2. These questions are intended not to suggest that Canada is either for or against the unification of Germany but merely to show that the phrase needs definition. The possible results of unifying Germany in present circumstances must be clearly seen before we declare ourselves for such action.
3. Having said this, we can go on to state that in principle Canada favours eventual German unification on a right basis but believes that it is not practical politics to urge it now. The Minister for External Affairs, speaking in the House of Commons on October 22, 1951, gave clear expression to the Canadian Government's point of view when he said:
"Unity, based on free self-government, must one day come to Germany, and, if it is on the right basis the sooner the better; but it must not come in such a way that a united Germany will be forced to go the way of a united Poland and Czechoslovakia and become a united Russian satellite..."
4. We are of the opinion, therefore, that the integration of Germany, even if it is only of a truncated country, in the family of free nations, should precede unification. Although a more limited objective than unification, integration with the West is a more realistic and more easily attainable one. To achieve it Canada is supporting, at least by implication since we are not immediately concerned, the following Allied policies:
(a) The satisfactory conclusion of the contractual agreements between the United States, the United Kingdom and France on the one hand and the West German Federal Republic on the other;
(b) The participation of Germany in the European Defence Community, which will involve the association of Germany with the purposes of NATO;
(c) The resumption of full normal relations between Germany and the other western countries.
5. We also agree with the view held by the Allies that their position in Berlin must be retained. We have indeed kept a Military Mission there to show our support and to hearten the West Berliners. When the unification of Germany becomes possible, Berlin may once again be a capital of a united Germany and it is important that the West remain there against that day.

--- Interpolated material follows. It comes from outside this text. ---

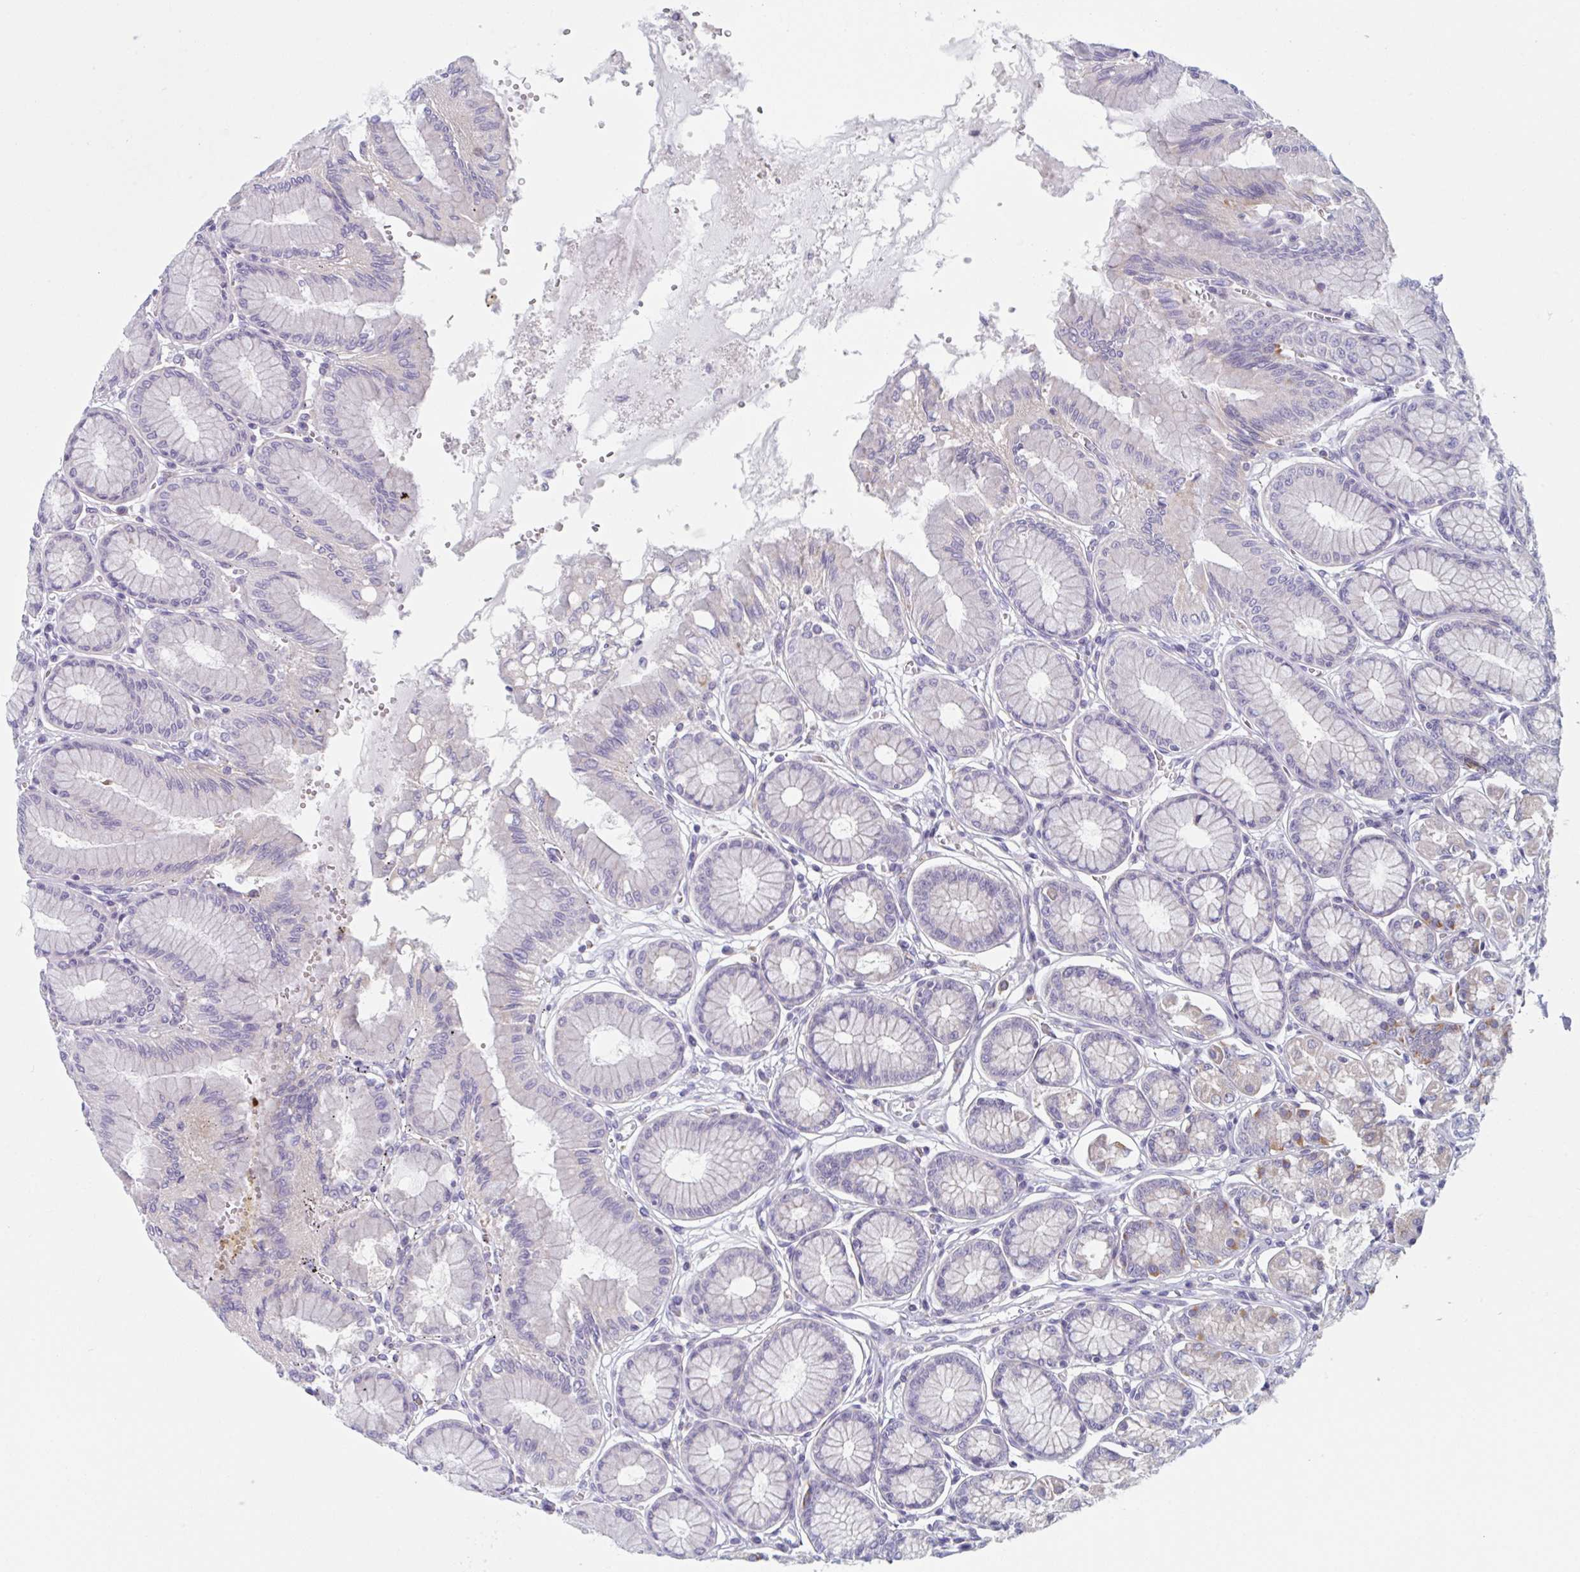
{"staining": {"intensity": "weak", "quantity": "<25%", "location": "cytoplasmic/membranous"}, "tissue": "stomach", "cell_type": "Glandular cells", "image_type": "normal", "snomed": [{"axis": "morphology", "description": "Normal tissue, NOS"}, {"axis": "topography", "description": "Stomach"}, {"axis": "topography", "description": "Stomach, lower"}], "caption": "The micrograph shows no staining of glandular cells in normal stomach.", "gene": "NIPSNAP1", "patient": {"sex": "male", "age": 76}}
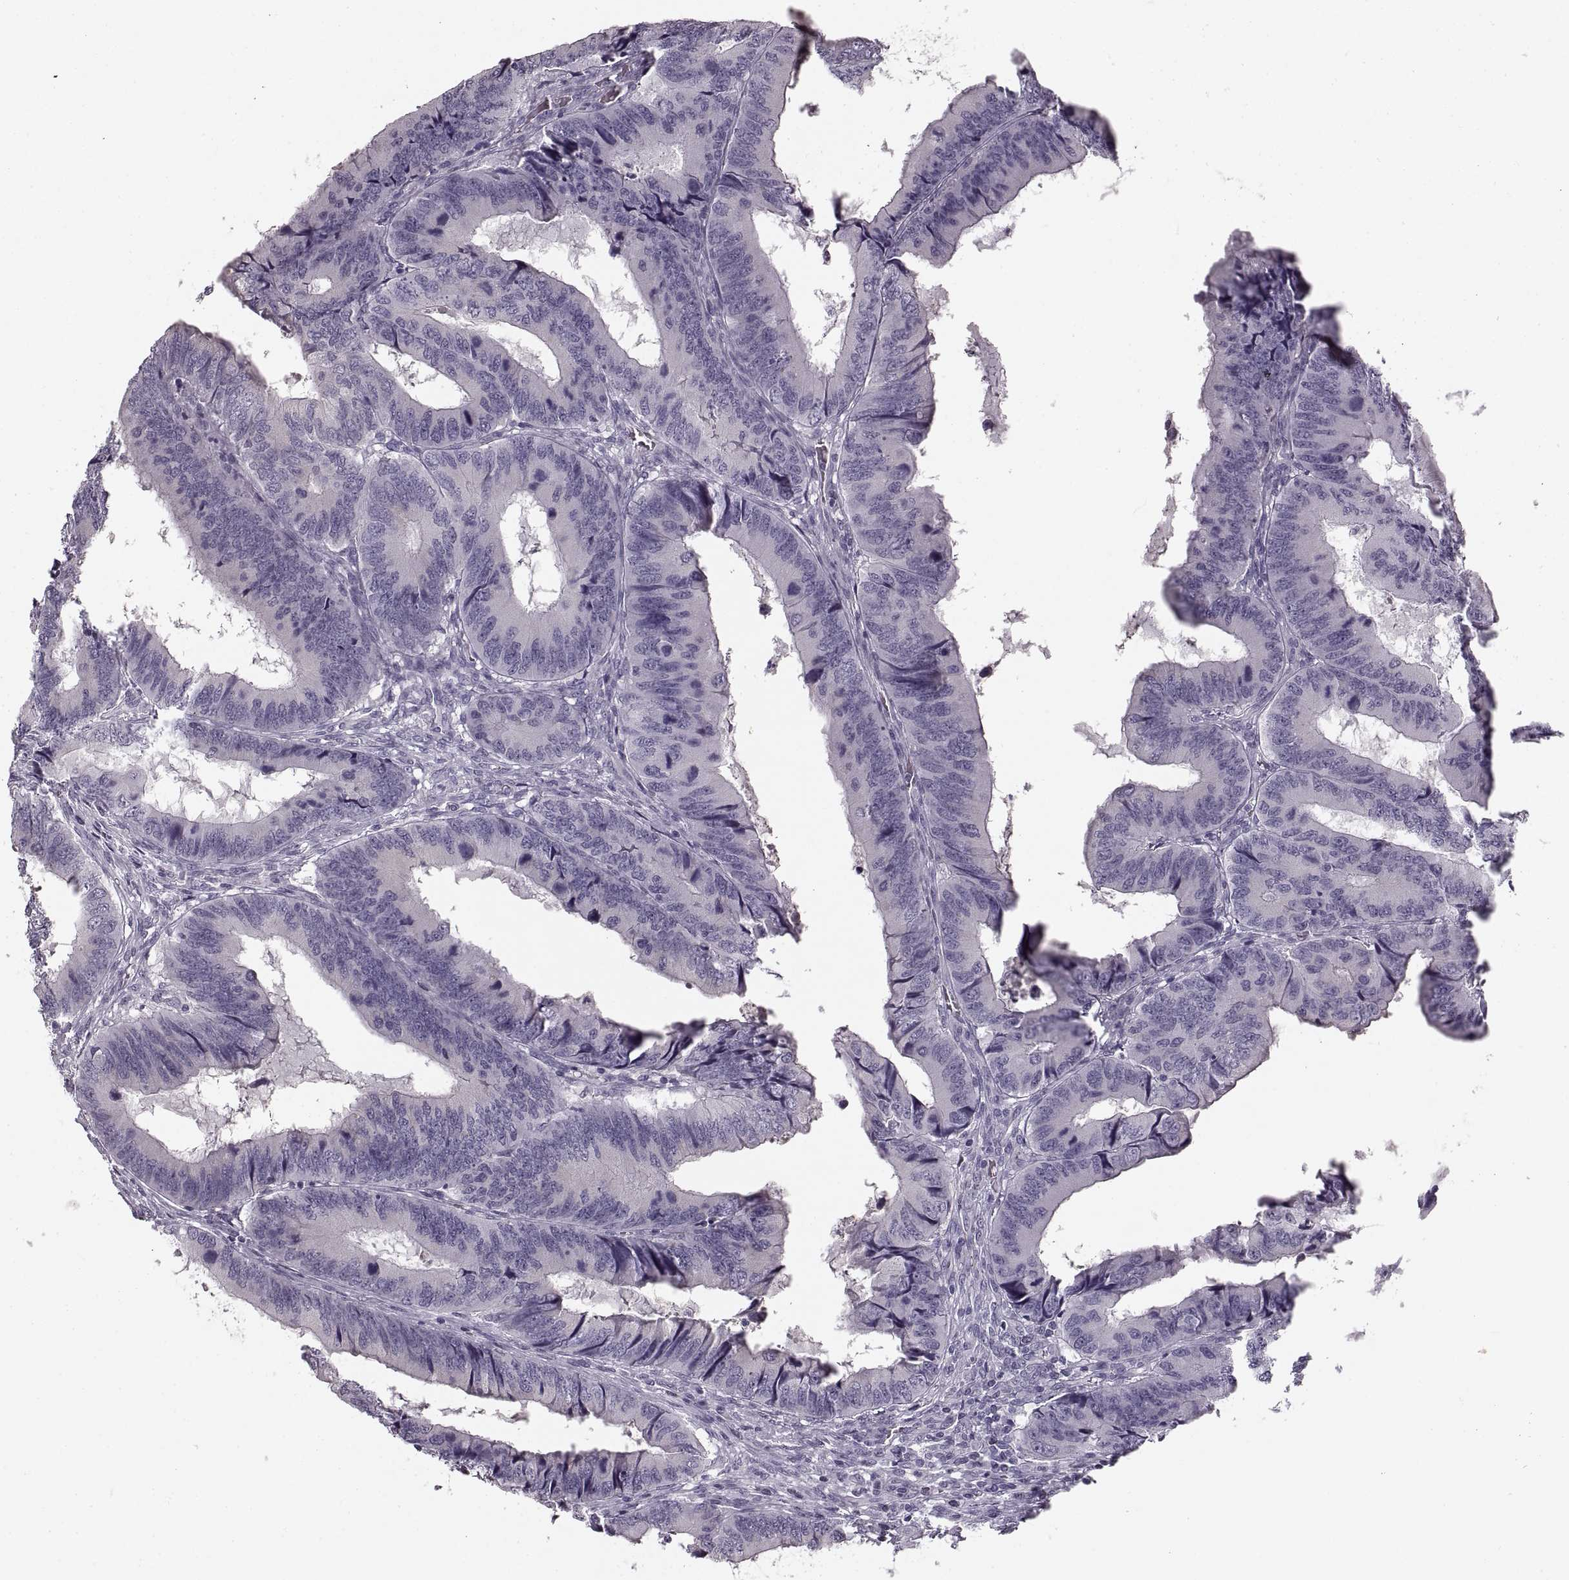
{"staining": {"intensity": "negative", "quantity": "none", "location": "none"}, "tissue": "colorectal cancer", "cell_type": "Tumor cells", "image_type": "cancer", "snomed": [{"axis": "morphology", "description": "Adenocarcinoma, NOS"}, {"axis": "topography", "description": "Colon"}], "caption": "Immunohistochemistry (IHC) image of colorectal cancer (adenocarcinoma) stained for a protein (brown), which shows no positivity in tumor cells.", "gene": "CNTN1", "patient": {"sex": "male", "age": 53}}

6. While we are moving towards the integration of the Federal Republic with the West, we must make it clear in all our dealings with Germany that we have no intention of sacrificing German interests in order to come to terms with the Soviet Union. In this connection it would be well to keep in mind the efforts made at the recent General Assembly of the United Nations by various nations, including Canada, to facilitate all-German elections. The point to emphasize here is that the Government of the East Zone, acting almost certainly on Soviet orders, has refused to allow the United Nations Commission to conduct its investigation in their part of Germany.
7. Care should always be taken not to lose sight of the eventual peace treaty with Germany. It should be emphasized that Soviet intransigence is the real stumbling-block to the conclusion of such a treaty. It is the hope of Germany's former enemies in the West that a peace treaty would settle such outstanding matters as Germany's frontiers, the problem of Berlin, and, of course, the unification of the country. Some idea of the difficulties to be overcome can be gathered from a review of the difficulties encountered by the Allies in their efforts to achieve a peace settlement in Austria which has but one government whereas Germany has two.
8. Canada has not been one of the powers occupying Germany and has, therefore, not been a direct participant in the negotiations concerning the replacement of the Occupation Statute by a series of contractual agreements. We are, nevertheless, concerned in such matters as the stationing, payment and legal status of Allied troops in Germany, and the treatment of war criminals. As a member of NATO Canada has an interest in the negotiations for the establishment of a European Defence Community which will include Germany, and particularly in the relationship between the projected defence community and NATO. As one of the Allies in the last war it would of course expect to take part in the eventual peace settlement. Until that time Canada shares the desires and supports the efforts of the Occupying Powers to restore as much sovereignty to West Germany as is compatible with the realities of the international situation. Canada believes that a united Europe is only possible through Franco-German rapprochement and that the inclusion of Western Germany in the Schuman Plan, the European Defence Community and any other projects which may further the integration of Europe can succeed only if they are firmly founded on this rapprochement.